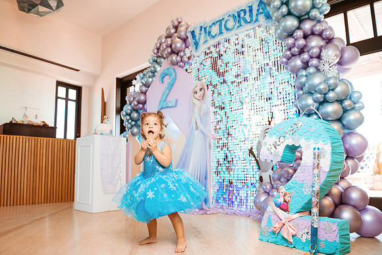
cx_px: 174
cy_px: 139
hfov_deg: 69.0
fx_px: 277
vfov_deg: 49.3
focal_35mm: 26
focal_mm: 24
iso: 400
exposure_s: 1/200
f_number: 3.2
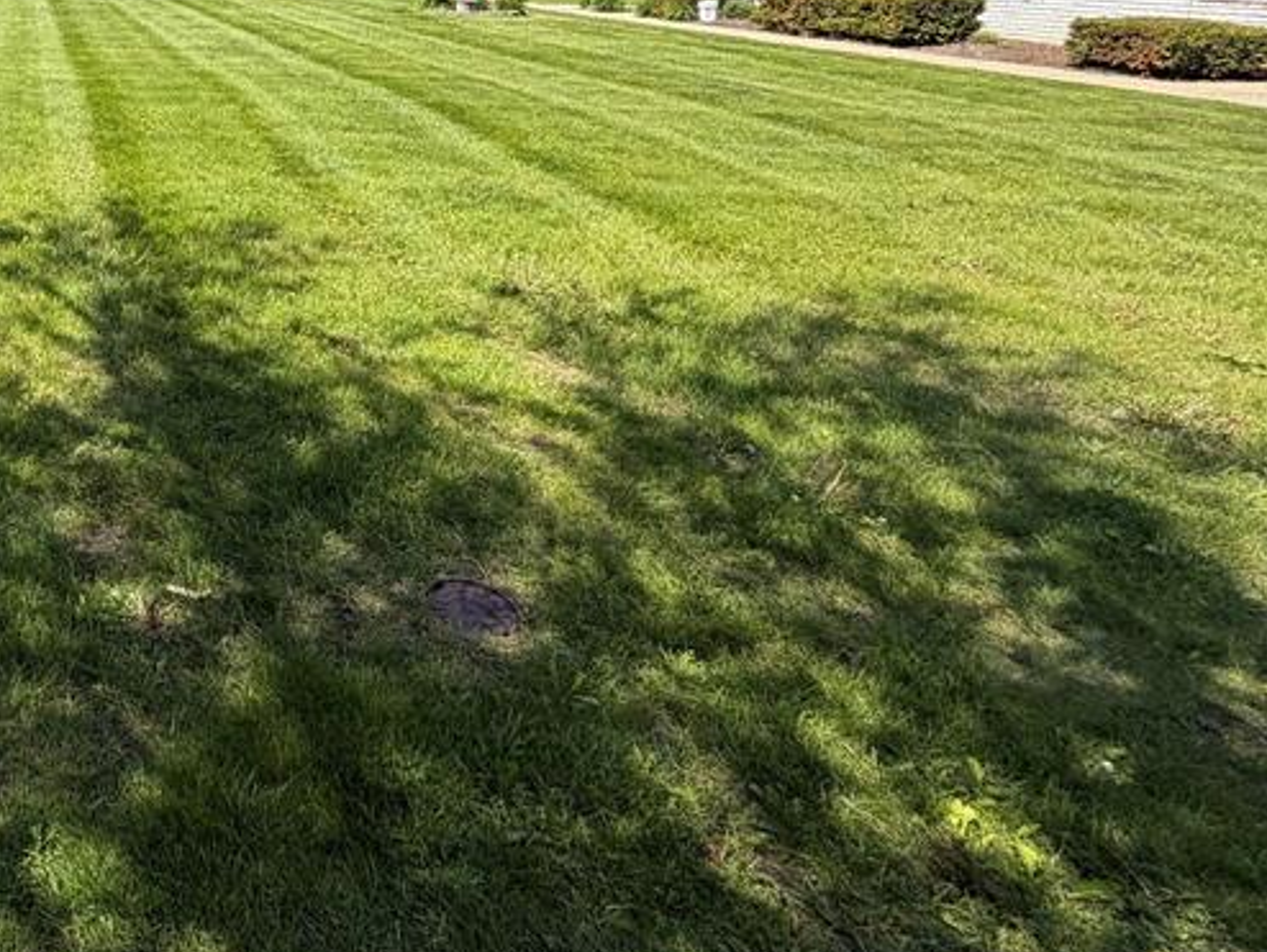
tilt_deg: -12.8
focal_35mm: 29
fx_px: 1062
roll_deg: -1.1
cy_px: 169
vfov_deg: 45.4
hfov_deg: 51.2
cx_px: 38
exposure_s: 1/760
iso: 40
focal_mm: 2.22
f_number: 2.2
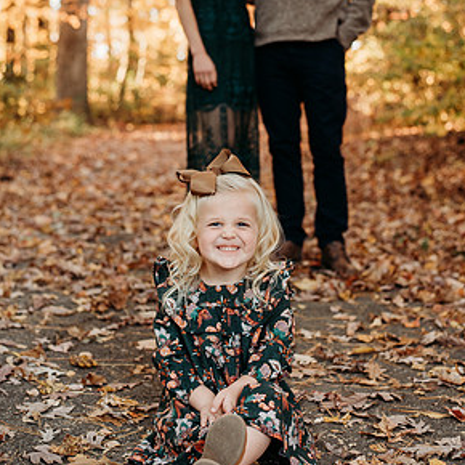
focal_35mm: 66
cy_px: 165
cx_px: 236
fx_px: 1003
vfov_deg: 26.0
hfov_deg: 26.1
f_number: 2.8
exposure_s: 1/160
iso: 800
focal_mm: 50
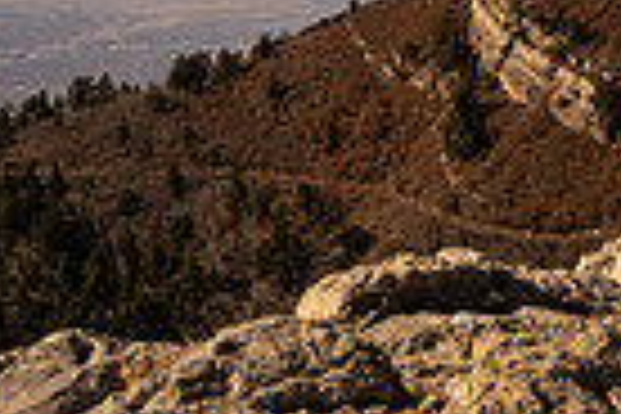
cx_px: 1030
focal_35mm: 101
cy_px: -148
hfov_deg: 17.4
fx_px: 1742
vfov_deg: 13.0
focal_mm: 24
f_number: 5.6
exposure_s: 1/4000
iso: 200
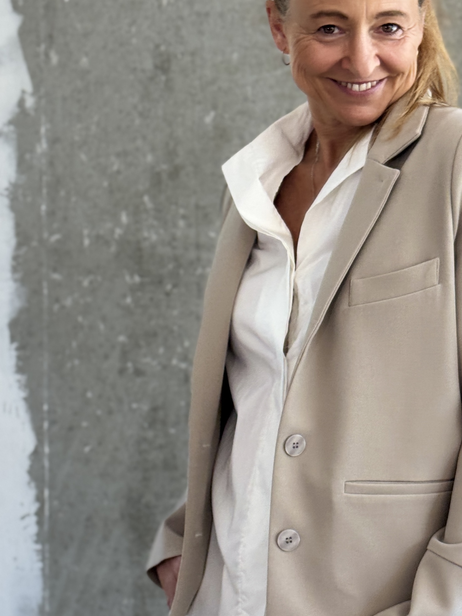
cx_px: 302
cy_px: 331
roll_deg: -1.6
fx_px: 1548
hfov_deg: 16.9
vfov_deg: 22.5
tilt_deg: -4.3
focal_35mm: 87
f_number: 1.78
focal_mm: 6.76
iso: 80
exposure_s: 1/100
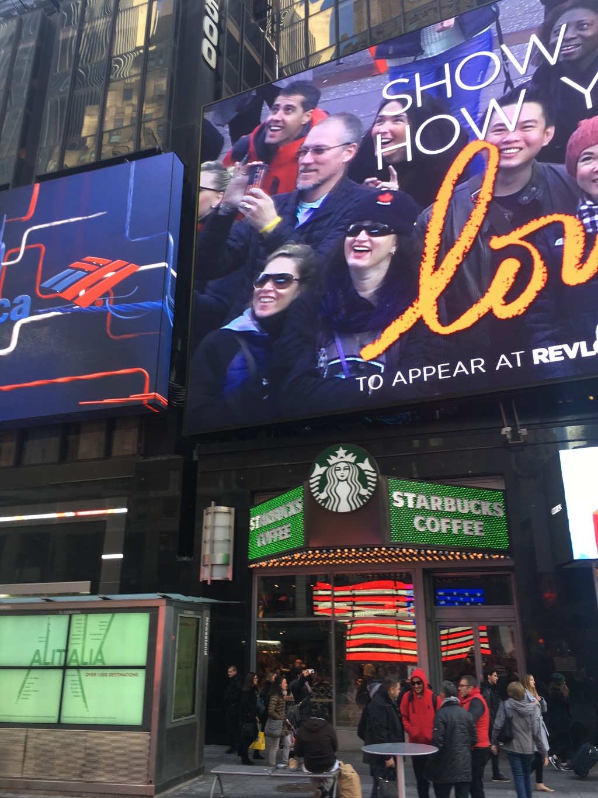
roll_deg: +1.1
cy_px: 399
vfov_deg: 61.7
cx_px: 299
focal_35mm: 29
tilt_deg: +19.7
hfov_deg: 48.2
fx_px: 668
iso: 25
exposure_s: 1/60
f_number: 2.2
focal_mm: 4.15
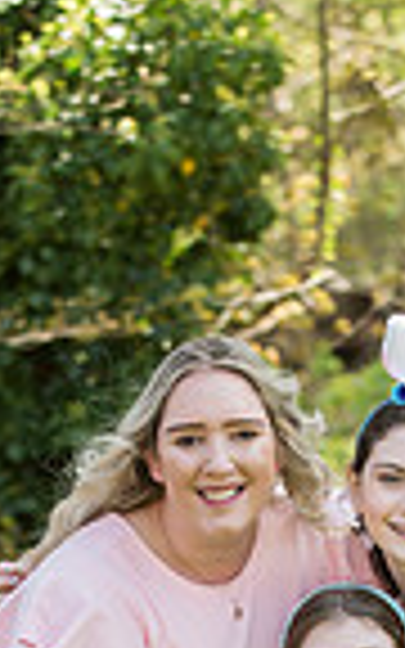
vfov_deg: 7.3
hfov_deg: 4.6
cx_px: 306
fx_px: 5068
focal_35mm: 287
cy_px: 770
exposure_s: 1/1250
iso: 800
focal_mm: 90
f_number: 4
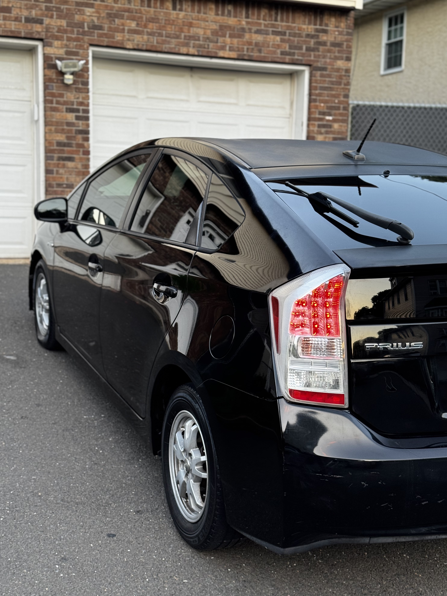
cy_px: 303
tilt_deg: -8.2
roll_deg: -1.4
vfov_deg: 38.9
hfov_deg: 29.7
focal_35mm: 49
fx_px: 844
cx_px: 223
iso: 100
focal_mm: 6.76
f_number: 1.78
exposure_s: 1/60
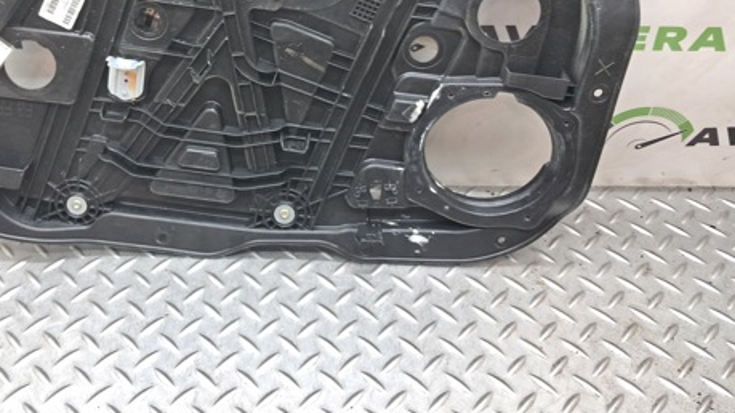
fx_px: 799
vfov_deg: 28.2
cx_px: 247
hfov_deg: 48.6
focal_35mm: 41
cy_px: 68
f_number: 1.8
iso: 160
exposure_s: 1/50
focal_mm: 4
____
§ **DIRECTIONS**
Reproduce the material above verbatim; omit every picture.

§ **RESULT**
cx_px: 174
cy_px: 139
hfov_deg: 69.0
fx_px: 277
vfov_deg: 49.3
focal_35mm: 26
focal_mm: 24
iso: 400
exposure_s: 1/200
f_number: 3.2
tilt_deg: -12.8
focal_35mm: 29
fx_px: 1062
roll_deg: -1.1
cy_px: 169
vfov_deg: 45.4
hfov_deg: 51.2
cx_px: 38
exposure_s: 1/760
iso: 40
focal_mm: 2.22
f_number: 2.2
focal_35mm: 66
cy_px: 165
cx_px: 236
fx_px: 1003
vfov_deg: 26.0
hfov_deg: 26.1
f_number: 2.8
exposure_s: 1/160
iso: 800
focal_mm: 50
cx_px: 1030
focal_35mm: 101
cy_px: -148
hfov_deg: 17.4
fx_px: 1742
vfov_deg: 13.0
focal_mm: 24
f_number: 5.6
exposure_s: 1/4000
iso: 200
cx_px: 302
cy_px: 331
roll_deg: -1.6
fx_px: 1548
hfov_deg: 16.9
vfov_deg: 22.5
tilt_deg: -4.3
focal_35mm: 87
f_number: 1.78
focal_mm: 6.76
iso: 80
exposure_s: 1/100
roll_deg: +1.1
cy_px: 399
vfov_deg: 61.7
cx_px: 299
focal_35mm: 29
tilt_deg: +19.7
hfov_deg: 48.2
fx_px: 668
iso: 25
exposure_s: 1/60
f_number: 2.2
focal_mm: 4.15
vfov_deg: 7.3
hfov_deg: 4.6
cx_px: 306
fx_px: 5068
focal_35mm: 287
cy_px: 770
exposure_s: 1/1250
iso: 800
focal_mm: 90
f_number: 4
cy_px: 303
tilt_deg: -8.2
roll_deg: -1.4
vfov_deg: 38.9
hfov_deg: 29.7
focal_35mm: 49
fx_px: 844
cx_px: 223
iso: 100
focal_mm: 6.76
f_number: 1.78
exposure_s: 1/60
fx_px: 799
vfov_deg: 28.2
cx_px: 247
hfov_deg: 48.6
focal_35mm: 41
cy_px: 68
f_number: 1.8
iso: 160
exposure_s: 1/50
focal_mm: 4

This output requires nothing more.